Fruit has sugar and it’s common sense that too much sugar is not good. So it’s logical to conclude that too much fruit is not good for you. In fact, some doctors suggest that fruit should be limited to 2-3 servings a day and warn that eating more than that can raise triglycerides and cause liver damage, due to the fructose.
But does that conclusion actually hold up? Actually, it doesn’t. All sugars are not created equal. The fructose in whole fruits comes along with a whole package of nutrients such as fiber and vitamins. The body processes the sugar in whole fruit very differently than the sugar in, say, high fructose corn syrup or table sugar.
In this video, Dr. Michael Greger, physician and New York Times bestselling author, reviews studies about the effects of fruit.
One particularly noteworthy finding comes from his review of a study done with patients with Type 2 diabetes. One group was told to restrict their fruit intake to two servings a day. The other group was told to eat a minimum of two servings of fruit a day.

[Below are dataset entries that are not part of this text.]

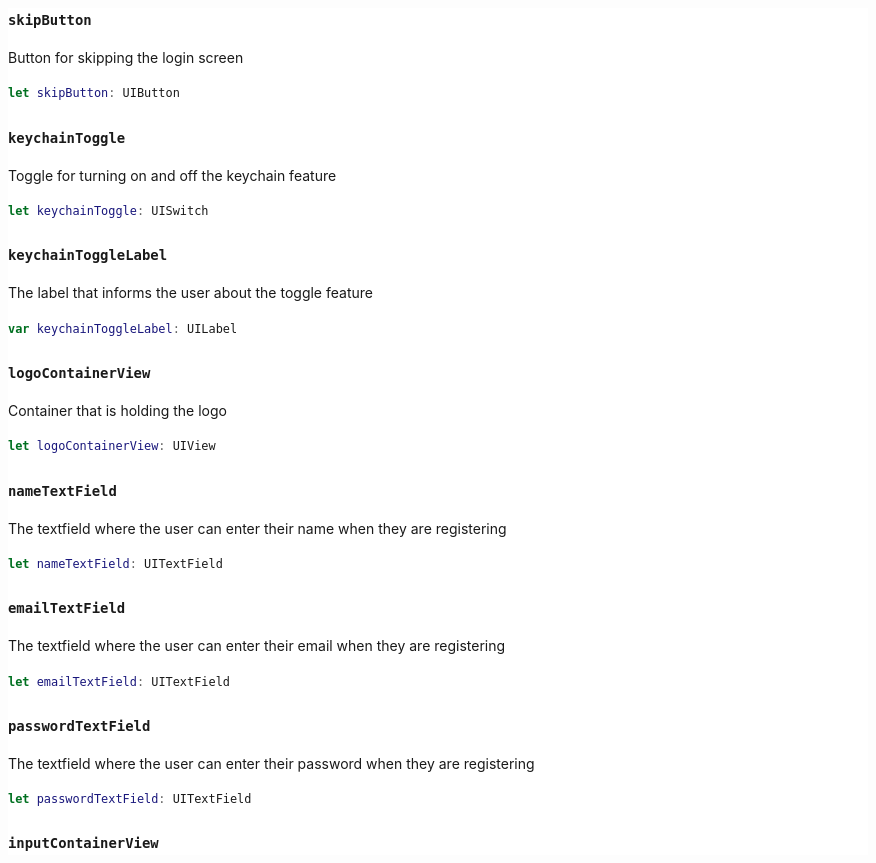 ### `skipButton`

Button for skipping the login screen

``` swift
let skipButton: UIButton
```

### `keychainToggle`

Toggle for turning on and off the keychain feature

``` swift
let keychainToggle: UISwitch
```

### `keychainToggleLabel`

The label that informs the user about the toggle feature

``` swift
var keychainToggleLabel: UILabel
```

### `logoContainerView`

Container that is holding the logo

``` swift
let logoContainerView: UIView
```

### `nameTextField`

The textfield where the user can enter their name when they are registering

``` swift
let nameTextField: UITextField
```

### `emailTextField`

The textfield where the user can enter their email when they are registering

``` swift
let emailTextField: UITextField
```

### `passwordTextField`

The textfield where the user can enter their password when they are registering

``` swift
let passwordTextField: UITextField
```

### `inputContainerView`
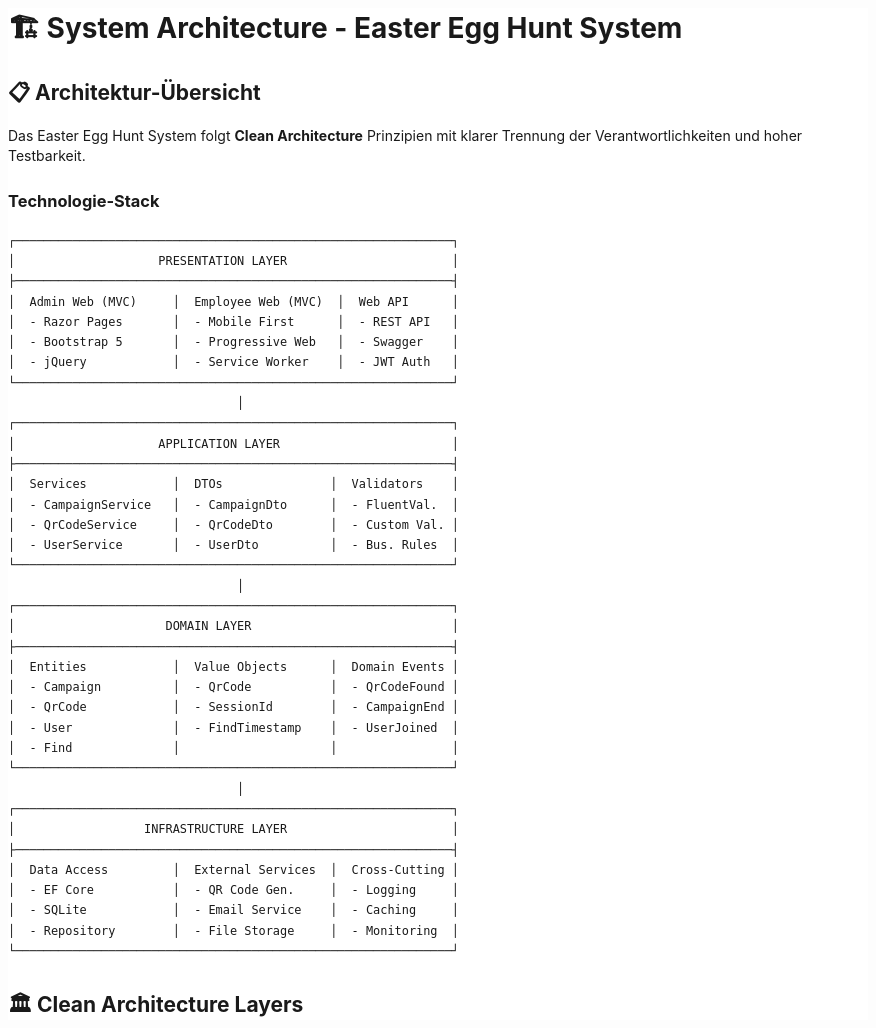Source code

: # 🏗️ System Architecture - Easter Egg Hunt System

## 📋 Architektur-Übersicht

Das Easter Egg Hunt System folgt **Clean Architecture** Prinzipien mit klarer Trennung der Verantwortlichkeiten und hoher Testbarkeit.

### Technologie-Stack

```
┌─────────────────────────────────────────────────────────────┐
│                    PRESENTATION LAYER                       │
├─────────────────────────────────────────────────────────────┤
│  Admin Web (MVC)     │  Employee Web (MVC)  │  Web API      │
│  - Razor Pages       │  - Mobile First      │  - REST API   │
│  - Bootstrap 5       │  - Progressive Web   │  - Swagger    │
│  - jQuery            │  - Service Worker    │  - JWT Auth   │
└─────────────────────────────────────────────────────────────┘
                                │
┌─────────────────────────────────────────────────────────────┐
│                    APPLICATION LAYER                        │
├─────────────────────────────────────────────────────────────┤
│  Services            │  DTOs               │  Validators    │
│  - CampaignService   │  - CampaignDto      │  - FluentVal.  │
│  - QrCodeService     │  - QrCodeDto        │  - Custom Val. │
│  - UserService       │  - UserDto          │  - Bus. Rules  │
└─────────────────────────────────────────────────────────────┘
                                │
┌─────────────────────────────────────────────────────────────┐
│                     DOMAIN LAYER                            │
├─────────────────────────────────────────────────────────────┤
│  Entities            │  Value Objects      │  Domain Events │
│  - Campaign          │  - QrCode           │  - QrCodeFound │
│  - QrCode            │  - SessionId        │  - CampaignEnd │
│  - User              │  - FindTimestamp    │  - UserJoined  │
│  - Find              │                     │                │
└─────────────────────────────────────────────────────────────┘
                                │
┌─────────────────────────────────────────────────────────────┐
│                  INFRASTRUCTURE LAYER                       │
├─────────────────────────────────────────────────────────────┤
│  Data Access         │  External Services  │  Cross-Cutting │
│  - EF Core           │  - QR Code Gen.     │  - Logging     │
│  - SQLite            │  - Email Service    │  - Caching     │
│  - Repository        │  - File Storage     │  - Monitoring  │
└─────────────────────────────────────────────────────────────┘
```

## 🏛️ Clean Architecture Layers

After reviewing the findings, he concludes that, “the intake of fruit should not be restricted in patients with Type 2 diabetes.” In fact, he further suggests that a piece of fruit with a meal might actually help people with diabetes control their blood sugar.
Later in the video, Dr. Greger quotes a study in which subjects ate 20 pieces of fruit a day, significantly more than a normal amount of fruit consumption. After three to six months of this fruit-heavy diet, the study found no adverse effects on the subjects. A similar study actually found that subjects’ LDL cholesterol (the “bad” cholesterol) dropped significantly in just a few weeks on a fruit -heavy diet.
The problem with sugar is when it is extracted from its source and then added back to foods in a concentrated amount. “As far as I can tell, the best available science says that the more fruit the better,” concludes Dr. Greger.